L’émergence d’une nouvelle industrie

En 1882, l’ingénieur Aristide Bergès met en fonctionnement une turbine par la seule force motrice de l’eau afin d’alimenter sa papeterie à Lancey (Isère). Avec cette innovation se développe l’utilisation industrielle de l’hydroélectricité, baptisée « houille blanche », dans la région grenobloise puis au-delà. Cette industrialisation engendre de nouveaux besoins en formation. Les premiers cours d’électricité apparaissent alors, d’abord dans les écoles, puis à la faculté, avant la création de l’Institut Électrotechnique de Grenoble en 1901, prémices du futur Institut National Polytechnique. 

L’après-guerre et les nouveaux champs de recherche

Depuis, les enseignements et recherches en électricité n’ont cessé de se développer, en lien avec l’industrie. Cet environnement est déterminant dans l’implantation après la guerre de deux nouveaux laboratoires à Grenoble, créés et dirigés par Louis Néel.
Tout d’abord, en 1946, le laboratoire d’électrostatique et de physique du métal (LEPM) qui comprend notamment des sections électrostatique et magnétisme. Ces sections forment à partir de 1971 des laboratoires indépendants afin de répondre à leur accroissement exponentiel.
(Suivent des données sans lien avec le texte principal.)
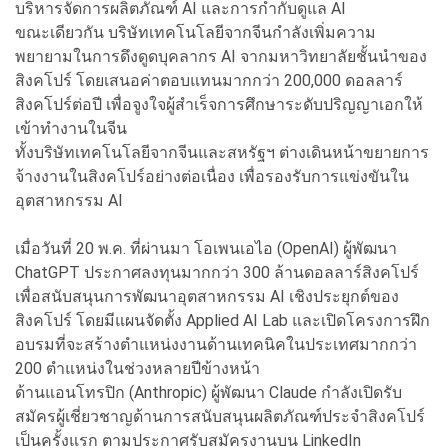
บริหารจัดการผลิตภัณฑ์ AI และการกำกับดูแล AI
ขณะเดียวกัน บริษัทเทคโนโลยีจากจีนกำลังเพิ่มความ
พยายามในการดึงดูดบุคลากร AI จากมหาวิทยาลัยชั้นนำของ
สิงคโปร์ โดยเสนอค่าตอบแทนมากกว่า 200,000 ดอลลาร์
สิงคโปร์ต่อปี เพื่อจูงใจผู้สำเร็จการศึกษาระดับปริญญาเอกให้
เข้าทำงานในจีน
ทั้งบริษัทเทคโนโลยีจากจีนและสหรัฐฯ ต่างเดินหน้าขยายการ
จ้างงานในสิงคโปร์อย่างต่อเนื่อง เพื่อรองรับการแข่งขันใน
อุตสาหกรรม AI
เมื่อวันที่ 20 พ.ค. ที่ผ่านมา โอเพนเอไอ (OpenAI) ผู้พัฒนา
ChatGPT ประกาศลงทุนมากกว่า 300 ล้านดอลลาร์สิงคโปร์
เพื่อสนับสนุนการพัฒนาอุตสาหกรรม AI เชิงประยุกต์ของ
สิงคโปร์ โดยมีแผนจัดตั้ง Applied AI Lab และเปิดโครงการฝึก
อบรมที่จะสร้างตำแหน่งงานด้านเทคนิคในประเทศมากกว่า
200 ตำแหน่งในช่วงหลายปีข้างหน้า
ด้านแอนโทรปิก (Anthropic) ผู้พัฒนา Claude กำลังเปิดรับ
สมัครผู้เชี่ยวชาญด้านการสนับสนุนผลิตภัณฑ์ประจำสิงคโปร์
เป็นครั้งแรก ตามประกาศรับสมัครงานบน LinkedIn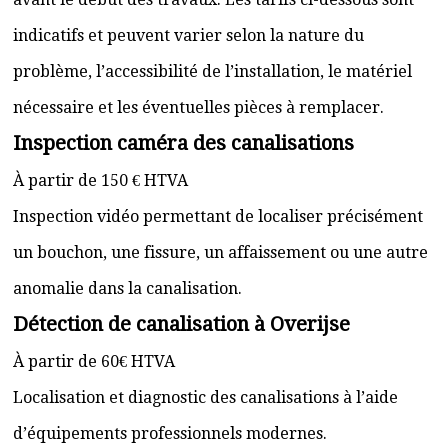
indicatifs et peuvent varier selon la nature du
problème, l’accessibilité de l’installation, le matériel
nécessaire et les éventuelles pièces à remplacer.
Inspection caméra des canalisations
À partir de 150 € HTVA
Inspection vidéo permettant de localiser précisément
un bouchon, une fissure, un affaissement ou une autre
anomalie dans la canalisation.
Détection de canalisation à Overijse
À partir de 60€ HTVA
Localisation et diagnostic des canalisations à l’aide
d’équipements professionnels modernes.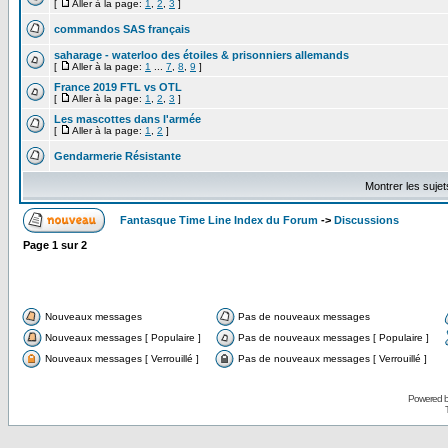
[
Aller à la page:
1
,
2
,
3
]
commandos SAS français
saharage - waterloo des étoiles & prisonniers allemands
[
Aller à la page:
1
...
7
,
8
,
9
]
France 2019 FTL vs OTL
[
Aller à la page:
1
,
2
,
3
]
Les mascottes dans l'armée
[
Aller à la page:
1
,
2
]
Gendarmerie Résistante
Montrer les suje
Fantasque Time Line Index du Forum
->
Discussions
Page
1
sur
2
Nouveaux messages
Pas de nouveaux messages
Nouveaux messages [ Populaire ]
Pas de nouveaux messages [ Populaire ]
Nouveaux messages [ Verrouillé ]
Pas de nouveaux messages [ Verrouillé ]
Powered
Noël Félici prend la tête du laboratoire d’électrostatique, tandis que Louis Néel, récipiendaire du prix Nobel de Physique l’année précédente, conserve la direction du laboratoire de magnétisme.
Le second est le laboratoire de magnétisme du navire (LMN), créé en 1949 grâce à un contrat entre la marine nationale et la faculté des sciences. Il se consacre à l’immunisation de tous les navires de guerre français, et parfois étrangers, contre les mines magnétiques.

En 2007, ces entités couvrant les champs de l’électrotechnique, de l’électricité statique et du magnétisme fusionnent au sein du laboratoire Grenoble Génie Électrique (G2ELAB), qui devient ainsi dépositaire d’un patrimoine scientifique couvrant plus d’un siècle d’innovation.